The task = Quote every one of the entries below verbatim, keeping each line as it appears.

Data provided =
=== Begin Enclosure ===

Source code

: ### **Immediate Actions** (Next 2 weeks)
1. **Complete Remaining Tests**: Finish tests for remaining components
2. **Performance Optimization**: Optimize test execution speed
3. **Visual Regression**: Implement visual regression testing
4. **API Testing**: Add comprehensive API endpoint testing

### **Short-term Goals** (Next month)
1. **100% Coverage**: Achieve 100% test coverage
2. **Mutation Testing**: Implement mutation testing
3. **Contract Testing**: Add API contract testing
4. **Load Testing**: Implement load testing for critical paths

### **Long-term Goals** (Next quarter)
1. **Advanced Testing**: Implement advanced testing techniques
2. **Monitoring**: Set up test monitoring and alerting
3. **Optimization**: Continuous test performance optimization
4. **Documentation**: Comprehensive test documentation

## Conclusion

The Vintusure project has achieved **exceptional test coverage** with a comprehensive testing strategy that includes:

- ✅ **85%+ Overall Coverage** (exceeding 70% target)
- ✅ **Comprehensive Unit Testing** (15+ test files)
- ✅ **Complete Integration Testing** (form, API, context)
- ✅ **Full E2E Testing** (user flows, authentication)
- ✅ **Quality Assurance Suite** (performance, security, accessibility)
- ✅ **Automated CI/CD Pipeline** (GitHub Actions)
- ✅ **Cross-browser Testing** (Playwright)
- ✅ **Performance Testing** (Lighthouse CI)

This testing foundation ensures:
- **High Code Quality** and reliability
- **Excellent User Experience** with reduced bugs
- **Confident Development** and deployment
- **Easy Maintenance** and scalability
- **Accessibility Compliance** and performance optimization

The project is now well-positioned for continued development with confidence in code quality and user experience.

=== End Enclosure ===

Answer to this problem =
Source code

: ### **Immediate Actions** (Next 2 weeks)
1. **Complete Remaining Tests**: Finish tests for remaining components
2. **Performance Optimization**: Optimize test execution speed
3. **Visual Regression**: Implement visual regression testing
4. **API Testing**: Add comprehensive API endpoint testing

### **Short-term Goals** (Next month)
1. **100% Coverage**: Achieve 100% test coverage
2. **Mutation Testing**: Implement mutation testing
3. **Contract Testing**: Add API contract testing
4. **Load Testing**: Implement load testing for critical paths

### **Long-term Goals** (Next quarter)
1. **Advanced Testing**: Implement advanced testing techniques
2. **Monitoring**: Set up test monitoring and alerting
3. **Optimization**: Continuous test performance optimization
4. **Documentation**: Comprehensive test documentation

## Conclusion

The Vintusure project has achieved **exceptional test coverage** with a comprehensive testing strategy that includes:

- ✅ **85%+ Overall Coverage** (exceeding 70% target)
- ✅ **Comprehensive Unit Testing** (15+ test files)
- ✅ **Complete Integration Testing** (form, API, context)
- ✅ **Full E2E Testing** (user flows, authentication)
- ✅ **Quality Assurance Suite** (performance, security, accessibility)
- ✅ **Automated CI/CD Pipeline** (GitHub Actions)
- ✅ **Cross-browser Testing** (Playwright)
- ✅ **Performance Testing** (Lighthouse CI)

This testing foundation ensures:
- **High Code Quality** and reliability
- **Excellent User Experience** with reduced bugs
- **Confident Development** and deployment
- **Easy Maintenance** and scalability
- **Accessibility Compliance** and performance optimization

The project is now well-positioned for continued development with confidence in code quality and user experience.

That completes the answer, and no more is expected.